Maka Rasulullah saw. datang menemuinya dan meletakkan kepala Tsa'labah di atas pangkuan beliau. Akan tetapi Tsa'labah menyingkirkan kepalanya dari pangkuan beliau."
Mengapa engkau singkirkan kepalamu dari pangkuanku?" tanya Rasulullah saw.
"Karena penuh dengan dosa." Jawabnya

Beliau bertanya lagi, "Bagaimana yang engkau rasakan?"
"Seperti dikerubuti semut pada tulang, daging, dan kulitku." Jawab Tsa'labah.
Beliau bertanya, "Apa yang kau inginkan?"
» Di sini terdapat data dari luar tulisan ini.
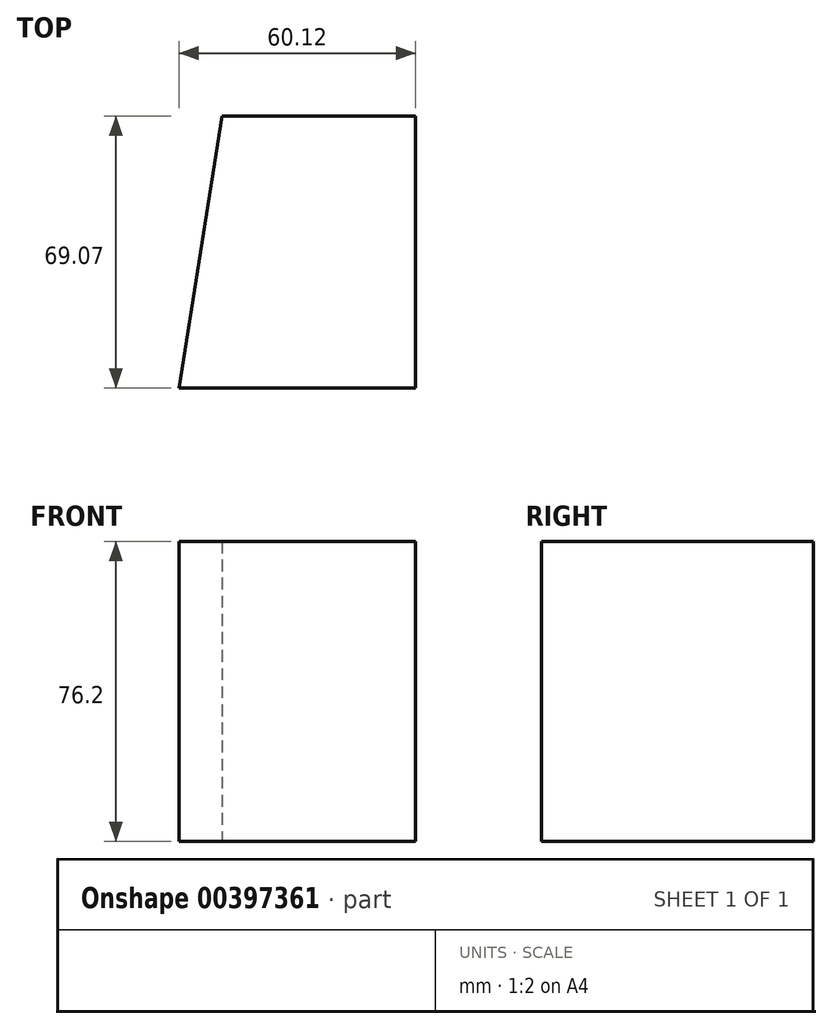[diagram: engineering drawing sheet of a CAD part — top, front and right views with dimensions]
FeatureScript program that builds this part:
annotation { "Feature Type Name" : "Feature", "Feature Type Description" : "" }
export const myFeature = defineFeature(function(context is Context, id is Id, definition is map)
    precondition{}
    {
        {
            var Q0;
            Q0=qCreatedBy(makeId("Top.planeOp"),FACE);
            var sketch = newSketch(context, id + "F0", { "sketchPlane" : qUnion([Q0])});
            skLineSegment(sketch, "E0", {"start": v(0, 0) * mm, "end": v(60.12, 0) * mm});
            skLineSegment(sketch, "E1", {"start": v(60.12, 0) * mm, "end": v(60.12, 69.07) * mm});
            skLineSegment(sketch, "E2", {"start": v(60.12, 69.07) * mm, "end": v(10.9, 69.07) * mm});
            skLineSegment(sketch, "E3", {"start": v(10.9, 69.07) * mm, "end": v(0, 0) * mm});
            skSolve(sketch);
        }
        {
            var Q0;
            Q0=makeQuery(id+"F0.imprint","IMPRINT",FACE,{"disambiguationData":[TD([[makeQuery(id+"F0.imprint","IMPRINT",EDGE,{"derivedFrom":sQuery(id+"F0.wireOp",EDGE,"E0")}),1.0]])]});
            extrude(context, id + "F1", {"entities" : qUnion([Q0]), "depth" : 76.2 * mm});
        }
    });
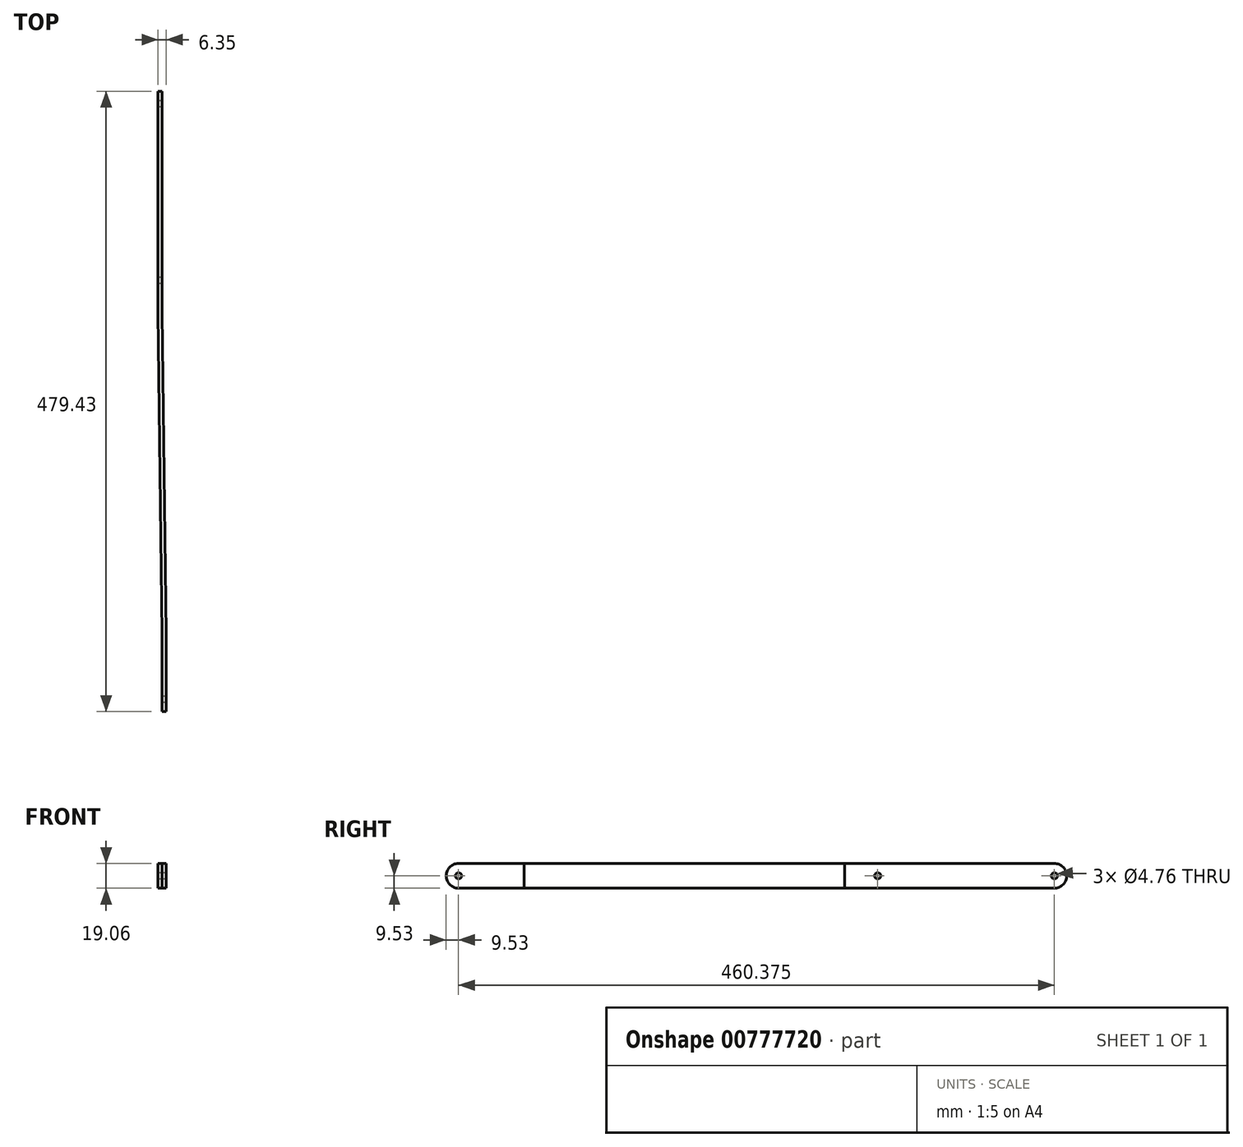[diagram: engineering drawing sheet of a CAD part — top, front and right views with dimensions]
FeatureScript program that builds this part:
annotation { "Feature Type Name" : "Feature", "Feature Type Description" : "" }
export const myFeature = defineFeature(function(context is Context, id is Id, definition is map)
    precondition{}
    {
        {
            var Q0;
            Q0=qCreatedBy(makeId("Right.planeOp"),FACE);
            var sketch = newSketch(context, id + "F0", { "sketchPlane" : qUnion([Q0])});
            skLineSegment(sketch, "E0.bottom", {"start": v(0, 9.53) * mm, "end": v(460.38, 9.53) * mm});
            skLineSegment(sketch, "E0.top", {"start": v(0, -9.52) * mm, "end": v(460.38, -9.52) * mm});
            skArc(sketch, "E1.filletArc", {"start": v(0, 9.53) * mm, "mid": v(-9.53, 0) * mm, "end": v(0, -9.53) * mm});
            skArc(sketch, "E2.filletArc", {"start": v(460.38, -9.52) * mm, "mid": v(469.9, 0) * mm, "end": v(460.38, 9.53) * mm});
            skCircle(sketch, "E3", {"center": v(0, 0) * mm, "radius": 2.38 * mm});
            skCircle(sketch, "E4", {"center": v(460.38, 0) * mm, "radius": 2.38 * mm});
            skCircle(sketch, "E5", {"center": v(323.85, 0) * mm, "radius": 2.38 * mm});
            skSolve(sketch);
        }
        {
            var Q0;
            Q0=qSketchRegion(id+"F0",true);
            extrude(context, id + "F1", {"entities" : qUnion([Q0]), "depth" : 6.35 * mm, "offsetDistance" : 25.4 * mm});
        }
        {
            var Q0;
            Q0=makeQuery(id+"F1.opExtrude","SWEPT_FACE",FACE,{"disambiguationData":[OSD([sQuery(id+"F0.wireOp",EDGE,"E0.bottom")])]});
            var sketch = newSketch(context, id + "F2", { "sketchPlane" : qUnion([Q0])});
            skPoint(sketch, "E6.oppositeSnap0", {"position": v(3.18, 460.38) * mm});
            skLineSegment(sketch, "E6.bottom", {"start": v(6.35, 50.8) * mm, "end": v(3.18, 298.47) * mm});
            skLineSegment(sketch, "E6.top", {"start": v(6.35, 469.9) * mm, "end": v(3.18, 469.9) * mm});
            skLineSegment(sketch, "E6.left", {"start": v(6.35, 50.8) * mm, "end": v(6.35, 469.9) * mm});
            skLineSegment(sketch, "E6.right", {"start": v(3.18, 298.47) * mm, "end": v(3.18, 469.9) * mm});
            skPoint(sketch, "E7.oppositeSnap0", {"position": v(3.18, 0) * mm});
            skLineSegment(sketch, "E7.bottom", {"start": v(0, 298.45) * mm, "end": v(3.18, 50.78) * mm});
            skLineSegment(sketch, "E7.top", {"start": v(0, -9.53) * mm, "end": v(3.18, -9.53) * mm});
            skLineSegment(sketch, "E7.left", {"start": v(0, 298.45) * mm, "end": v(0, -9.52) * mm});
            skLineSegment(sketch, "E7.right", {"start": v(3.18, 50.78) * mm, "end": v(3.18, -9.52) * mm});
            skSolve(sketch);
        }
        {
            var Q0;
            Q0 = qSketchRegion(id + "F2", true);
            extrude(context, id + "F3", {"entities" : qUnion([Q0]), "operationType" : NewBodyOperationType.REMOVE, "oppositeDirection" : true, "depth" : 25.4 * mm, "offsetDistance" : 25.4 * mm});
        }
    });
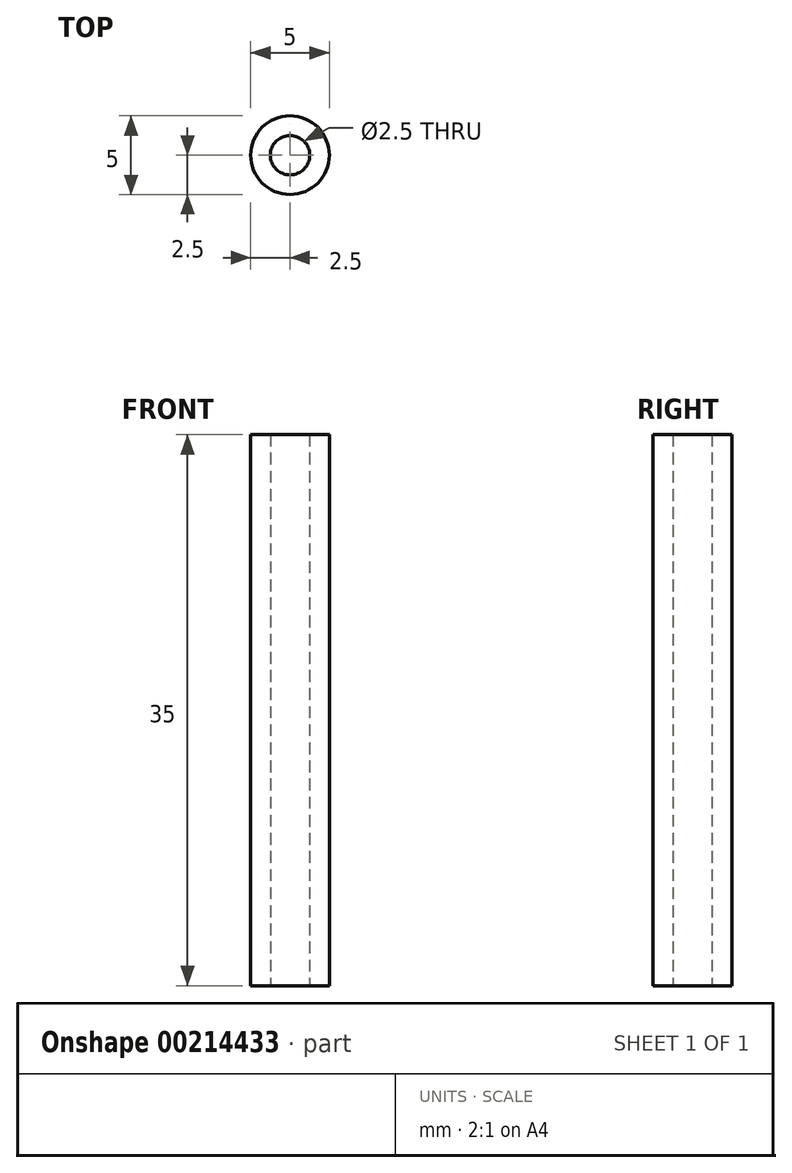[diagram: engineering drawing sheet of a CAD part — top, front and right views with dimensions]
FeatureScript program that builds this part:
annotation { "Feature Type Name" : "Feature", "Feature Type Description" : "" }
export const myFeature = defineFeature(function(context is Context, id is Id, definition is map)
    precondition{}
    {
        {
            var Q0;
            Q0=qCreatedBy(makeId("Top.planeOp"),FACE);
            var sketch = newSketch(context, id + "F0", { "sketchPlane" : qUnion([Q0])});
            skCircle(sketch, "E0", {"center": v(0, 0) * mm, "radius": 1.25 * mm});
            skCircle(sketch, "E1", {"center": v(0, 0) * mm, "radius": 2.5 * mm});
            skSolve(sketch);
        }
        {
            var Q0;
            Q0 = qSketchRegion(id + "F0", true);
            extrude(context, id + "F1", {"entities" : qUnion([Q0]), "depth" : 35 * mm});
        }
    });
"Ampunan Tuhanku." Jawabnya.

Maka turunlah Jibril as. dan berkata, "Wahai Muhammad! Sesungguhnya Tuhanmu mengucapkan salam untukmu dan berfirman kepadamu, `Kalau saja hamba-Ku ini menemui Aku dengan membawa sepenuh bumi kesalahan, niscaya Aku akan temui dia dengan ampunan sepenuh itu pula.'
Maka segera Rasulullah saw. membertahukan hal itu kepadanya. Mendengar berita itu, terpekiklah Tsa'labah dan langsung ia meninggal.Lalu Rasulullah saw. memerintahkan agar Tsa'labah segera dimandikan dan dikafani. Ketika telah selesai menyalatkan, Rasulullah saw. berjalan sambil berjingkat-jingkat. Setelah selesai pemakamannya, para sahabat berkata, "Wahai Rasulullah! Kami lihat engkau berjalan sambil berjingkat-jingkat." Beliau bersabda, "Demi Zat yang telah mengutus aku sebagai seorang nabi yang sebenarnya! Karena, banyaknya malaikat yang turut melayat Tsa'labah."